### Task item
Among the entries that follow, the required portion opens with the line containing "- [Ctrl + Backspace]: BACK" and closes with the line containing "- [-]: DECREASE NUMBER OF ORDERED DISHES". Give that portion again exactly, and nothing else.

Top of Exercise data

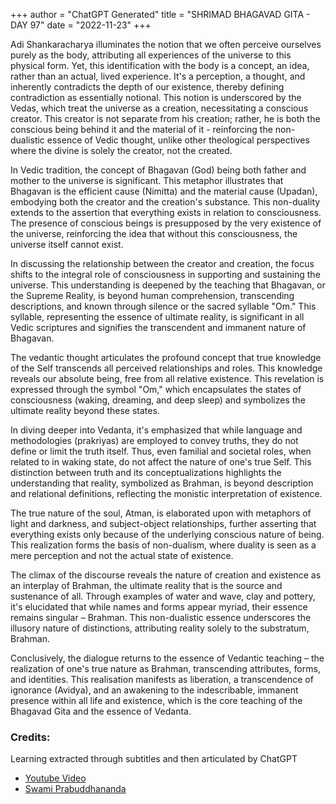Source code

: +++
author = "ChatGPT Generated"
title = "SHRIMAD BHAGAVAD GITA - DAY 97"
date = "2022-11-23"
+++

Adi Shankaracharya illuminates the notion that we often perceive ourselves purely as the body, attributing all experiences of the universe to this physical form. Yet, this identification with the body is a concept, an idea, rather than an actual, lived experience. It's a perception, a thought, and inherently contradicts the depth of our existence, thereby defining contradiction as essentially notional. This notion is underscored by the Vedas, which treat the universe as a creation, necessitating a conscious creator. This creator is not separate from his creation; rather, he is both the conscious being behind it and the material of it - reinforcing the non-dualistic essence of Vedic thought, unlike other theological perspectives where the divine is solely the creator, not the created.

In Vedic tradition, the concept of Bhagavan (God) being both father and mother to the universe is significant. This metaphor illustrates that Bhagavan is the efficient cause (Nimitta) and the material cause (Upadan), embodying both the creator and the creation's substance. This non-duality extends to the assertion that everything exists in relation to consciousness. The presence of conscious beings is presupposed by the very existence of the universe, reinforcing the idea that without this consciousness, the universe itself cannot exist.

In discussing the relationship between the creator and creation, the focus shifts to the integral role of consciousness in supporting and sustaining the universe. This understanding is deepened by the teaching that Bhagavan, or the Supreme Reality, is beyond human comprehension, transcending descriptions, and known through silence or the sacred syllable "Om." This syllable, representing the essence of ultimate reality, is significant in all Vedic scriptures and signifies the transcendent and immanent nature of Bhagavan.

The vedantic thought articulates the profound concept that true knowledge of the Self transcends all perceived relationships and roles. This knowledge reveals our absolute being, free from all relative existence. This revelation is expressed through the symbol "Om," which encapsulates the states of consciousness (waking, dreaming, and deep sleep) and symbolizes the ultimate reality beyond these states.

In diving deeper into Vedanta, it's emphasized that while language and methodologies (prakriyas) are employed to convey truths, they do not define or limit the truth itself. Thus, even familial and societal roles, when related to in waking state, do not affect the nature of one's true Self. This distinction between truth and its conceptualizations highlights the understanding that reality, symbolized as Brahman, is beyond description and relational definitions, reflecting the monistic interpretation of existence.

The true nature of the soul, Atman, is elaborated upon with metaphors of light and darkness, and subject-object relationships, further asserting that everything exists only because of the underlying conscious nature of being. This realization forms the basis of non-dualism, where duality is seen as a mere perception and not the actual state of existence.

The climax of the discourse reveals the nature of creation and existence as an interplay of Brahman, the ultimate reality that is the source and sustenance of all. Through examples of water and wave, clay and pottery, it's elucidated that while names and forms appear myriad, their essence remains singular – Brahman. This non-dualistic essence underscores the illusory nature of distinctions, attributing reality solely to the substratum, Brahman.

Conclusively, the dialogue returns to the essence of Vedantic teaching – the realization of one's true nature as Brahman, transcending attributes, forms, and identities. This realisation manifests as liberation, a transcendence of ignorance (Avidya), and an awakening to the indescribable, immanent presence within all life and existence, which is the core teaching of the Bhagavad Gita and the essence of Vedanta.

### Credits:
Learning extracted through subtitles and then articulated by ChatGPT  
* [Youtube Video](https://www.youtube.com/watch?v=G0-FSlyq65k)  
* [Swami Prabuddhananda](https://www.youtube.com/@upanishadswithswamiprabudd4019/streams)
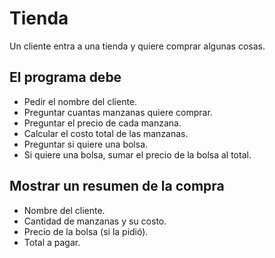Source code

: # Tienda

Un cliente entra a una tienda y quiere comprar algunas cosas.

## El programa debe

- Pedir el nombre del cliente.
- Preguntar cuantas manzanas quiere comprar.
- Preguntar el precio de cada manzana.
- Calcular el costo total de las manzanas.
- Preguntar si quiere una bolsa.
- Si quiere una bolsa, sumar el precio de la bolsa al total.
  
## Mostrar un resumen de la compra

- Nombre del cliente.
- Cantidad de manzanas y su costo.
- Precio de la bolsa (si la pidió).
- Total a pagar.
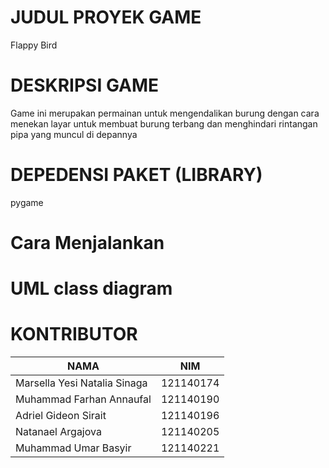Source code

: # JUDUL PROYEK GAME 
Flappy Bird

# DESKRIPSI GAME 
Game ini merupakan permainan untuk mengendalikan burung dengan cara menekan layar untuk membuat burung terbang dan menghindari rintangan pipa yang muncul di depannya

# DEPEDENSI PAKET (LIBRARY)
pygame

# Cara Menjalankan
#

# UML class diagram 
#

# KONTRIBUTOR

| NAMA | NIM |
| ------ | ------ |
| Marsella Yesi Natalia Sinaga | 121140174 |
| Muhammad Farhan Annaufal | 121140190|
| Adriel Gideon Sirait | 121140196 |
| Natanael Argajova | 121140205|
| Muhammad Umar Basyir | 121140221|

Bottom of Exercise data
Top of Exercise data

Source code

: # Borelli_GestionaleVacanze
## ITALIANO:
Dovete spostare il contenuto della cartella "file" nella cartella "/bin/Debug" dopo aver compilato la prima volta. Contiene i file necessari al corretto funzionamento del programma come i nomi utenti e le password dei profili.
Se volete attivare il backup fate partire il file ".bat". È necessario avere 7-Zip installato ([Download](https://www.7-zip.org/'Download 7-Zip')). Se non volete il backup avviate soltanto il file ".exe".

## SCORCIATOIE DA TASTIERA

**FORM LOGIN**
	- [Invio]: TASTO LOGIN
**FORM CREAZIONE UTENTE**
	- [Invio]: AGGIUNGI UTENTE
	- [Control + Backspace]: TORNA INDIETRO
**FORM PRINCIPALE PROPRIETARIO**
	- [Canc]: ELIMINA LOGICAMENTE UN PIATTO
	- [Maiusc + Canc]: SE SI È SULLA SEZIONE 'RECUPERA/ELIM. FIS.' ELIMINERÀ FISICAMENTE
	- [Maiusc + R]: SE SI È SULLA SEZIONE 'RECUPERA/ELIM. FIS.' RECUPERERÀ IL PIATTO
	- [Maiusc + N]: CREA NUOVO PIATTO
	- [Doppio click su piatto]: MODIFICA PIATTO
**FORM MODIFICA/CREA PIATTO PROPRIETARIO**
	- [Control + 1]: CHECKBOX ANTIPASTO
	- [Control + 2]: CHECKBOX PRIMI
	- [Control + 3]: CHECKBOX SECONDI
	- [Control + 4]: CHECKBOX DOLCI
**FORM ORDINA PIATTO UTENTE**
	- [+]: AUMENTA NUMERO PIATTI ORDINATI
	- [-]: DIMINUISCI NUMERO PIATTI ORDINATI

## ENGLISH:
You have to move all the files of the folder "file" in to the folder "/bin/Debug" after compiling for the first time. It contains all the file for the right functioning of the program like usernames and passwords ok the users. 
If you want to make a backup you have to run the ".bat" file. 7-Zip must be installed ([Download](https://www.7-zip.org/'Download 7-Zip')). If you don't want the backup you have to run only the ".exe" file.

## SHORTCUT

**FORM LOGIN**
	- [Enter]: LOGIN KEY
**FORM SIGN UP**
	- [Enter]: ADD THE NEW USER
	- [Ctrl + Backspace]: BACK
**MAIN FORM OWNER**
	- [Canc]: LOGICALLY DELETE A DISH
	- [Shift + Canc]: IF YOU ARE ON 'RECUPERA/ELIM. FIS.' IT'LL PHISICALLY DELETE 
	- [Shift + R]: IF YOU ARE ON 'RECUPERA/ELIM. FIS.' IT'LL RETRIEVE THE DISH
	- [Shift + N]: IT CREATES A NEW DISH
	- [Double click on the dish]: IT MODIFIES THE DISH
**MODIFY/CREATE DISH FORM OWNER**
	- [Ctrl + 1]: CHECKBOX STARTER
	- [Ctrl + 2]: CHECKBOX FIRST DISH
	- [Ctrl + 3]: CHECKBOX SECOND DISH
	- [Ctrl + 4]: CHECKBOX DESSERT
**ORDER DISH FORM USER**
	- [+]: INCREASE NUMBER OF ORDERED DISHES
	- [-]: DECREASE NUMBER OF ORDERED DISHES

Bottom of Exercise data

### Response area
	- [Ctrl + Backspace]: BACK
**MAIN FORM OWNER**
	- [Canc]: LOGICALLY DELETE A DISH
	- [Shift + Canc]: IF YOU ARE ON 'RECUPERA/ELIM. FIS.' IT'LL PHISICALLY DELETE 
	- [Shift + R]: IF YOU ARE ON 'RECUPERA/ELIM. FIS.' IT'LL RETRIEVE THE DISH
	- [Shift + N]: IT CREATES A NEW DISH
	- [Double click on the dish]: IT MODIFIES THE DISH
**MODIFY/CREATE DISH FORM OWNER**
	- [Ctrl + 1]: CHECKBOX STARTER
	- [Ctrl + 2]: CHECKBOX FIRST DISH
	- [Ctrl + 3]: CHECKBOX SECOND DISH
	- [Ctrl + 4]: CHECKBOX DESSERT
**ORDER DISH FORM USER**
	- [+]: INCREASE NUMBER OF ORDERED DISHES
	- [-]: DECREASE NUMBER OF ORDERED DISHES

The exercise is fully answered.